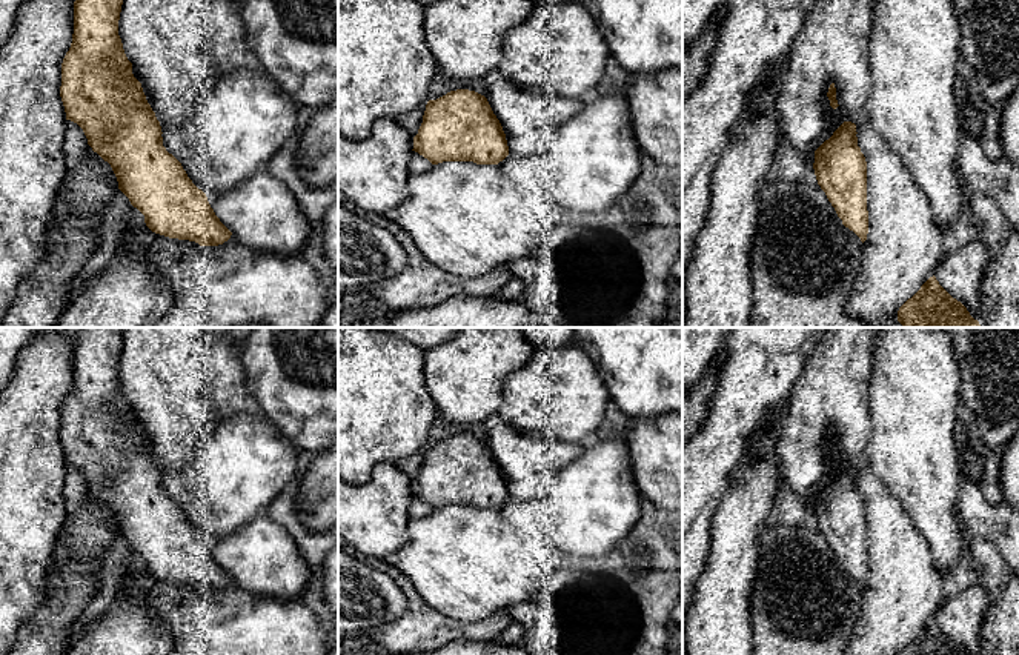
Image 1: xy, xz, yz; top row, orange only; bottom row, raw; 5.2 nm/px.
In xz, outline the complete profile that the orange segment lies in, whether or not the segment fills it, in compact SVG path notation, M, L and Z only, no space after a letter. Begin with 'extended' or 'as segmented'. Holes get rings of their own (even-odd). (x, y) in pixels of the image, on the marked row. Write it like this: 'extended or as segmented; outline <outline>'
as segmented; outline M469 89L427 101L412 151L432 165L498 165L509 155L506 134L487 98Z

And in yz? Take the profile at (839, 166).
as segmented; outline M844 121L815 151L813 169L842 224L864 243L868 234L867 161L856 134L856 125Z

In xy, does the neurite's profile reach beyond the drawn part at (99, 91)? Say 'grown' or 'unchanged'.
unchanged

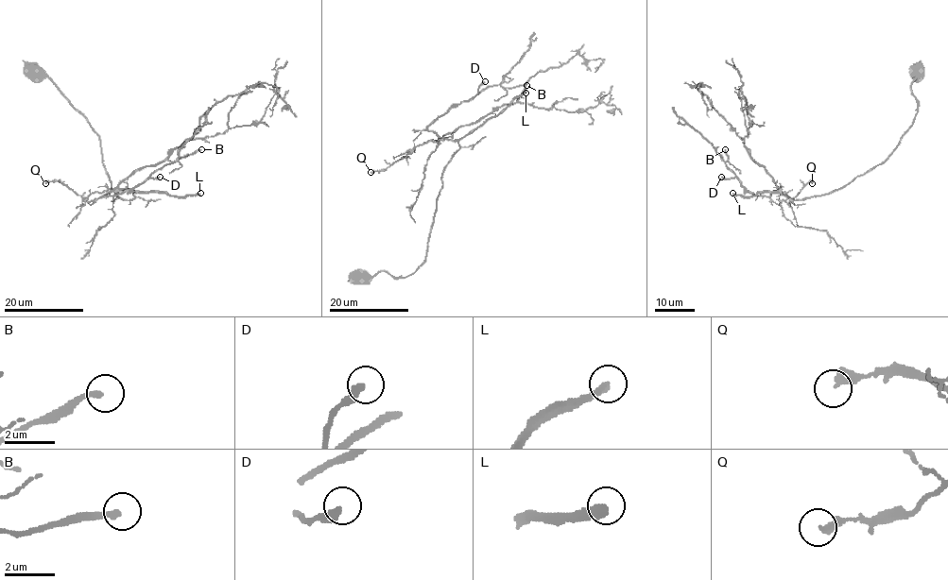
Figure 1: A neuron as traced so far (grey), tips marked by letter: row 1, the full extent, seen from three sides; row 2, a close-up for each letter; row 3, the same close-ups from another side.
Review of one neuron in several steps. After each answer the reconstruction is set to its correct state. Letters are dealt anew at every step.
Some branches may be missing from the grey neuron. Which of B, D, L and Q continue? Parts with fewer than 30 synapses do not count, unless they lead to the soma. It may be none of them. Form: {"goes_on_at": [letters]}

- [Problem to solve]
Set down the records exactly, without the pictures.

- [Answer section]
Image 1: xy, xz, yz; top row, orange only; bottom row, raw; 5.2 nm/px.
In xz, outline the complete profile that the orange segment lies in, whether or not the segment fills it, in compact SVG path notation, M, L and Z only, no space after a letter. Begin with 'extended' or 'as segmented'. Holes get rings of their own (even-odd). (x, y) in pixels of the image, on the marked row. Write it like this: 'extended or as segmented; outline <outline>'
as segmented; outline M469 89L427 101L412 151L432 165L498 165L509 155L506 134L487 98Z

And in yz? Take the profile at (839, 166).
as segmented; outline M844 121L815 151L813 169L842 224L864 243L868 234L867 161L856 134L856 125Z

In xy, does the neurite's profile reach beyond the drawn part at (99, 91)? Say 'grown' or 'unchanged'.
unchanged

Figure 1: A neuron as traced so far (grey), tips marked by letter: row 1, the full extent, seen from three sides; row 2, a close-up for each letter; row 3, the same close-ups from another side.
Review of one neuron in several steps. After each answer the reconstruction is set to its correct state. Letters are dealt anew at every step.
Some branches may be missing from the grey neuron. Which of B, D, L and Q continue? Parts with fewer than 30 synapses do not count, unless they lead to the soma. It may be none of them. Form: {"goes_on_at": [letters]}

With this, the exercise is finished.